Das 5. Kapitel widmet sich anschließend der Koordination derart komplexer Organisationsstrukturen. Hierzu werden zunächst unterschiedliche, in international tätigen Unternehmen allgemein verwendete Koordinationsinstrumente und anschließend spezifische Ansätze zur Koordination Intraorganisationaler Netzwerke vorgestellt. Zuletzt werden hierauf aufbauend spezielle Problembereiche bei der Steuerung und Kontrolle Intraorganisationaler Netzwerke aufgezeigt.

Die Arbeit schließt mit dem 6. Kapitel. Hier werden zunächst Vor- und Nachteile Intraorganisationaler Netzwerke und ihre praktische Relevanz dargestellt. Anschließend werden Handlungsimplikationen gegeben und die Hauptaussagen der Arbeit zusammengefasst.

2 Definitorischer Rahmen

2.1 Das internationale Unternehmen

2.1.1 Merkmale des international tätigen Unternehmens

Von den vielen verschiedenen Definitionsansätzen wird dieser Arbeit der von Welge und Holtbrügge zugrunde gelegt.[2] Die Autoren beziehen sich zwar auf sog. Multinationale Unternehmen. Diese entsprechen aber im Wesentlichen international tätigen Unternehmen in Form eines Intraorganisationalen Netzwerkes, so dass auch dieser Ansatz in der Arbeit Verwendung finden kann.

Welge und Holtbrügge fassen ein Multinationales Unternehmen als Konzern rechtlich selbständiger Einheiten auf, das kumulativ in mindestens fünf Ländern und drei Kontinenten tätig ist. Die Auslandsaktivitäten sollen dabei einen wesentlichen Teil der Geschäftstätigkeit ausmachen. Dementsprechend wird nicht nur grenzüberschreitend Im- und Export betrieben, sondern üben die Auslandsgesellschaften darüber hinaus auch Forschungs-, Entwicklungs- und Produktionstätigkeiten aus. Die Unternehmensstrategie wird aus einer weltweiten Perspektive heraus entworfen, bei der die unterschiedlichen Unternehmenseinheiten nicht als autonome Akteure, sondern als ein Verbund aufgefasst werden, innerhalb dessen vielfältige materielle und immaterielle Abhängigkeitsbeziehungen bestehen. Trotz dieser ausgeprägten unternehmensweiten Interdependenzen ist die Muttergesellschaft jedoch nach wie vor das oberste Entscheidungszentrum. Tochtergesellschaften orientierten sich dementsprechend an einem Rahmen zentral entwickelter Richtlinien. Kennzeichnend für dieses Unterstellungsverhältnis sind die Existenz von Gewinnabführungsverträgen sowie die zentrale Besetzung ausländischer Führungspositionen. Ein letztes Merkmal Multinationaler Unternehmen ist das Denken und Handeln ihres Managements in weltweiten Kategorien durch die Besetzung des Top-Managements mit ausländischen oder Auslands erfahrenen Führungskräften.
========================================
**Aufgabenbeschreibung**
Welche Inhalte werden laut dem Textauszug über international tätige Unternehmen im 5. Kapitel vorgestellt oder aufgezeigt? Nenne sie alle in der Reihenfolge des Textauszugs.

Datensätze:
========================================
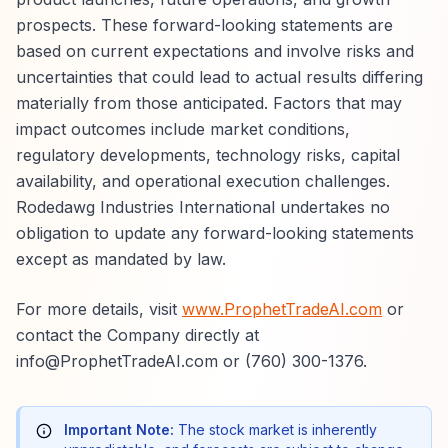
prospects. These forward-looking statements are
based on current expectations and involve risks and
uncertainties that could lead to actual results differing
materially from those anticipated. Factors that may
impact outcomes include market conditions,
regulatory developments, technology risks, capital
availability, and operational execution challenges.
Rodedawg Industries International undertakes no
obligation to update any forward-looking statements
except as mandated by law.
For more details, visit
www.ProphetTradeAI.com
or
contact the Company directly at
info@ProphetTradeAI.com or (760) 300-1376.
Important Note:
The stock market is inherently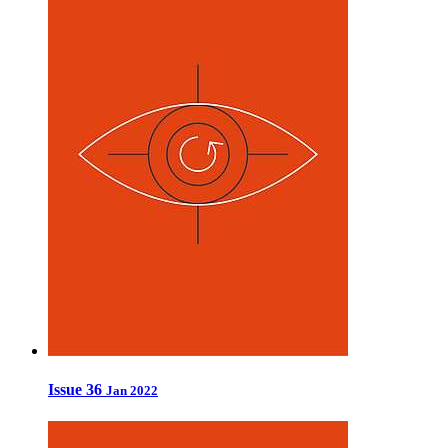
Issue 36
Jan 2022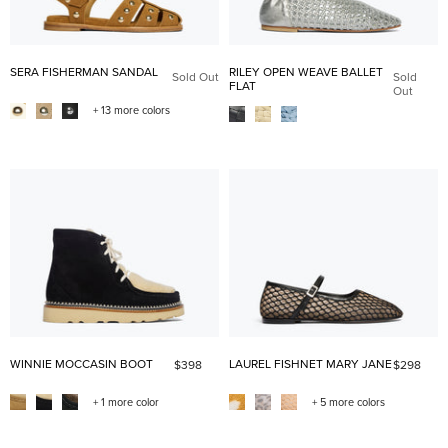
SERA FISHERMAN SANDAL
RILEY OPEN WEAVE BALLET
Sold Out
Sold
FLAT
Out
+ 13 more colors
WINNIE MOCCASIN BOOT
LAUREL FISHNET MARY JANE
$398
$298
+ 1 more color
+ 5 more colors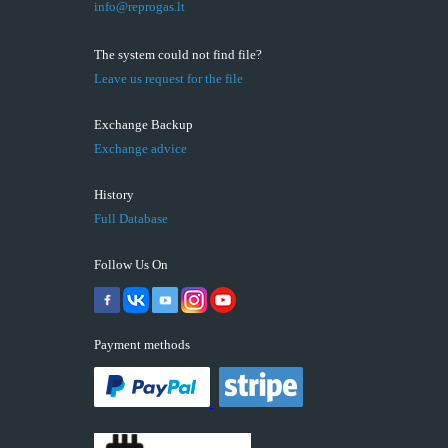
info@reprogas.lt
The system could not find file?
Leave us request for the file
Exchange Backup
Exchange advice
History
Full Database
Follow Us On
Payment methods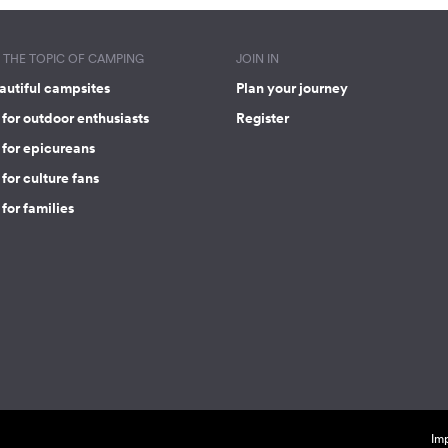
THE TOPIC OF CAMPING
JOIN IN
autiful campsites
Plan your journey
for outdoor enthusiasts
Register
 for epicureans
for culture fans
for families
Imp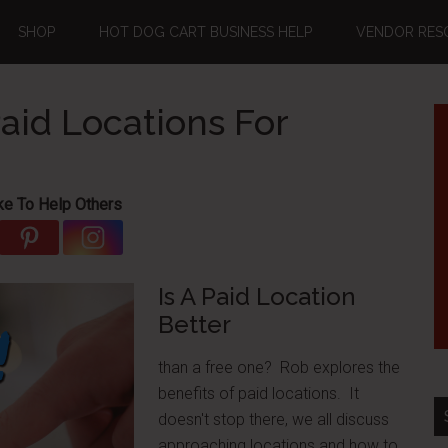
SHOP
HOT DOG CART BUSINESS HELP
VENDOR RES
aid Locations For
ke To Help Others
Is A Paid Location
Better
than a free one? Rob explores the
benefits of paid locations. It
doesn't stop there, we all discuss
approaching locations and how to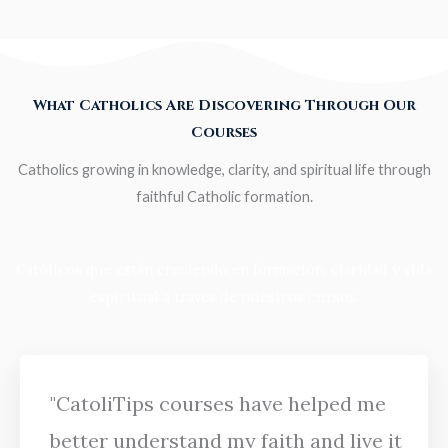
What Catholics Are Discovering Through Our
Courses
Catholics growing in knowledge, clarity, and spiritual life through
faithful Catholic formation.
Católicos que están creciendo en formación, claridad y vida
espiritual a través de nuestros cursos.
"CatoliTips courses have helped me
better understand my faith and live it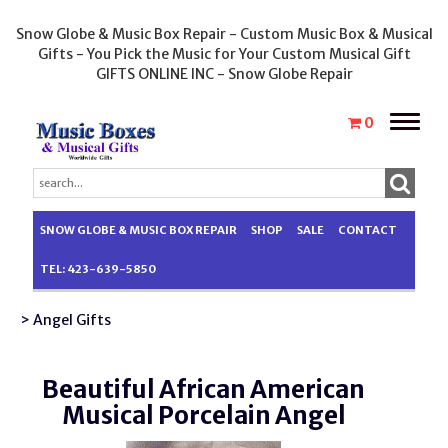
Snow Globe & Music Box Repair - Custom Music Box & Musical
Gifts - You Pick the Music for Your Custom Musical Gift
GIFTS ONLINE INC - Snow Globe Repair
Toggle
0
naviga
SNOW GLOBE & MUSIC BOX REPAIR
SHOP
SALE
CONTACT
TEL: 423-639-5850
> Angel Gifts
Beautiful African American
Musical Porcelain Angel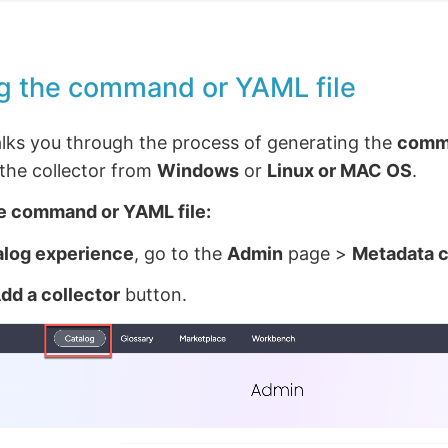
g the command or YAML file
alks you through the process of generating the
comm
g the collector from
Windows
or
Linux or MAC OS
.
e command or YAML file:
alog experience
, go to the
Admin
page >
Metadata c
dd a collector
button.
========================================
**Antwort**
- in international tätigen Unternehmen allgemein verwendete Koordinationsinstrumente
- spezifische Ansätze zur Koordination Intraorganisationaler Netzwerke
- spezielle Problembereiche bei der Steuerung und Kontrolle Intraorganisationaler Netzwerke